● **Extract to read**:
++++++++++
The daily portions of Tax OID on a Note are determined by allocating to each day in any accrual period a ratable portion of the Tax OID allocable to that accrual period. In the case of an initial holder, the amount of Tax OID on a Note allocable to each accrual period is determined by multiplying the “adjusted issue price” (as defined below) of a Note at the beginning of the accrual period by the comparable yield of a Note (appropriately adjusted to reflect the length of the accrual period). The “adjusted issue price” of a Note at the beginning of any accrual period will generally be the sum of its issue price and the amount of Tax OID allocable to all prior accrual periods, less the amount of any payments made in all prior accrual periods. Based upon the comparable yield, if a U.S. Holder that employs the accrual method of tax accounting and pays taxes on a calendar year basis buys a Note at original issue for $1,000 and holds it until maturity, such holder will be required to pay taxes on the following amounts of ordinary income from the Note for each of the following periods: $20.05 in 2011; $34.18 in 2012; $34.99 in 2013; $35.83 in 2014; $36.71 in 2015; and $15.02 in 2016 (adjusted as described below).
++++++++++
● **Problem description**: Reproduce the passage on Tax OID accrual for a Note word for word.
++++++++++
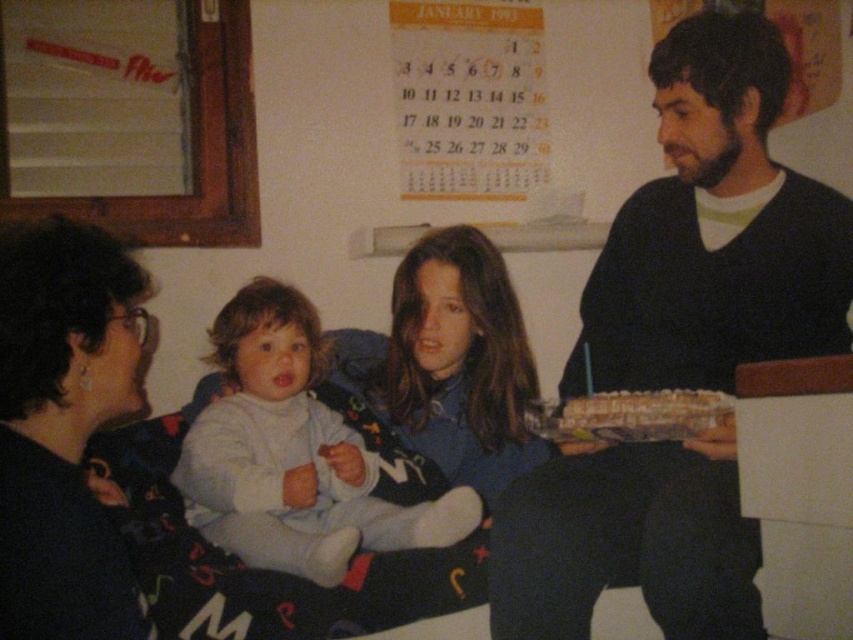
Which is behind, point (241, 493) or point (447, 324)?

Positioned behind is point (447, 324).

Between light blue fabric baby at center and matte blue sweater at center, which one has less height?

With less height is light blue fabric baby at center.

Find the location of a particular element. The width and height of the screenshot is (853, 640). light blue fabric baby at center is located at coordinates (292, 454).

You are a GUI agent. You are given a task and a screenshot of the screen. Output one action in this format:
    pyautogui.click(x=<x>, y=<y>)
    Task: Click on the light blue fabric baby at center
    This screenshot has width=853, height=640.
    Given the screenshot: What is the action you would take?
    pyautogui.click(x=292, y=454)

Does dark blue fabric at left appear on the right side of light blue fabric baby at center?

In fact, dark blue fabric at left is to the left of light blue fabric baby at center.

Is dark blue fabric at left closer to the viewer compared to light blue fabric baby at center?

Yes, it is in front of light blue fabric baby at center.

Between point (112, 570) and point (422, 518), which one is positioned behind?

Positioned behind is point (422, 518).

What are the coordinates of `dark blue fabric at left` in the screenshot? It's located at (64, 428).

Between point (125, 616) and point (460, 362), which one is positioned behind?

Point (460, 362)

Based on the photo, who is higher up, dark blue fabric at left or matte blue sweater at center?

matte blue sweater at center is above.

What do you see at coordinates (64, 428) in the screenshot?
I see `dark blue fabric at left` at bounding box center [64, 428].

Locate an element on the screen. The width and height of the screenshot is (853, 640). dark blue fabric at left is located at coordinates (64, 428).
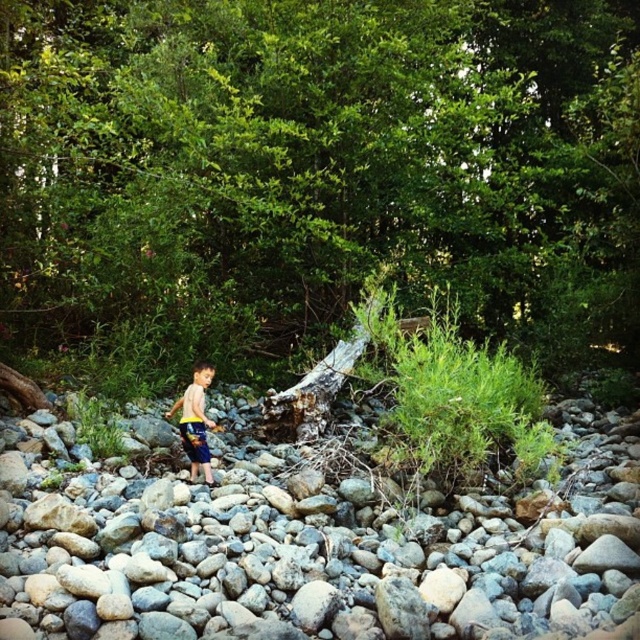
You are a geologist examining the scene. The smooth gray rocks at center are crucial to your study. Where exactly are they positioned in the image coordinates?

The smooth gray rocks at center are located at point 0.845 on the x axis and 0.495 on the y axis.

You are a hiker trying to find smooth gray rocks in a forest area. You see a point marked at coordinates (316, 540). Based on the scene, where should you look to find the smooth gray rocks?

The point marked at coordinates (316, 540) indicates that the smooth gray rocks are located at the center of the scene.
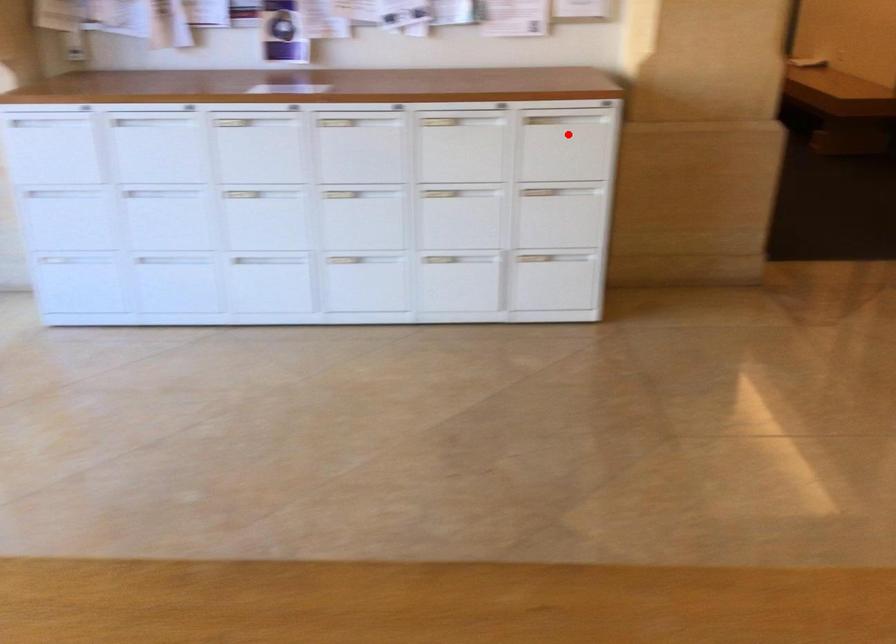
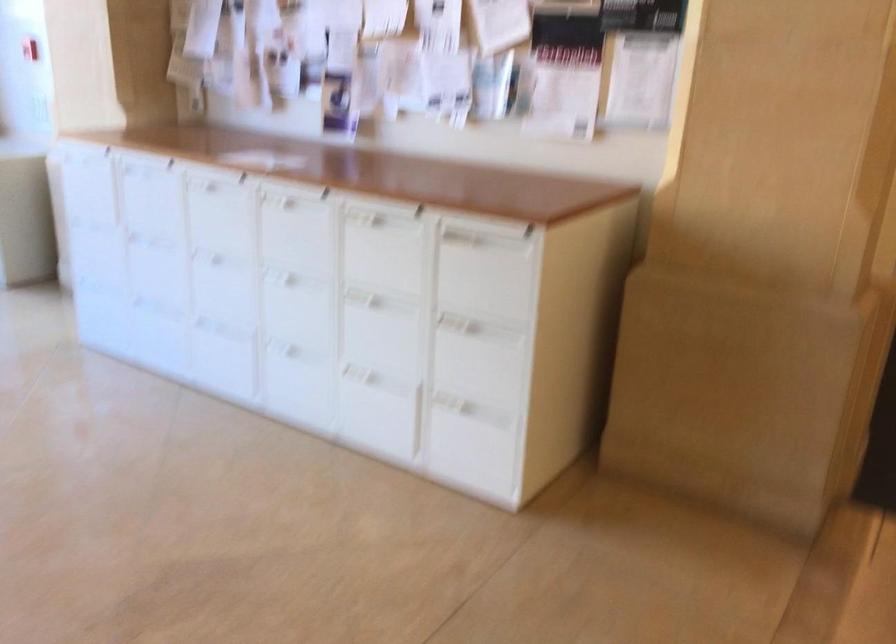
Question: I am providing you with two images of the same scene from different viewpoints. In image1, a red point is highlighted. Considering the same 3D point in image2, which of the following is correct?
++++++++++
● **Task solution**:
The daily portions of Tax OID on a Note are determined by allocating to each day in any accrual period a ratable portion of the Tax OID allocable to that accrual period. In the case of an initial holder, the amount of Tax OID on a Note allocable to each accrual period is determined by multiplying the “adjusted issue price” (as defined below) of a Note at the beginning of the accrual period by the comparable yield of a Note (appropriately adjusted to reflect the length of the accrual period). The “adjusted issue price” of a Note at the beginning of any accrual period will generally be the sum of its issue price and the amount of Tax OID allocable to all prior accrual periods, less the amount of any payments made in all prior accrual periods. Based upon the comparable yield, if a U.S. Holder that employs the accrual method of tax accounting and pays taxes on a calendar year basis buys a Note at original issue for $1,000 and holds it until maturity, such holder will be required to pay taxes on the following amounts of ordinary income from the Note for each of the following periods: $20.05 in 2011; $34.18 in 2012; $34.99 in 2013; $35.83 in 2014; $36.71 in 2015; and $15.02 in 2016 (adjusted as described below).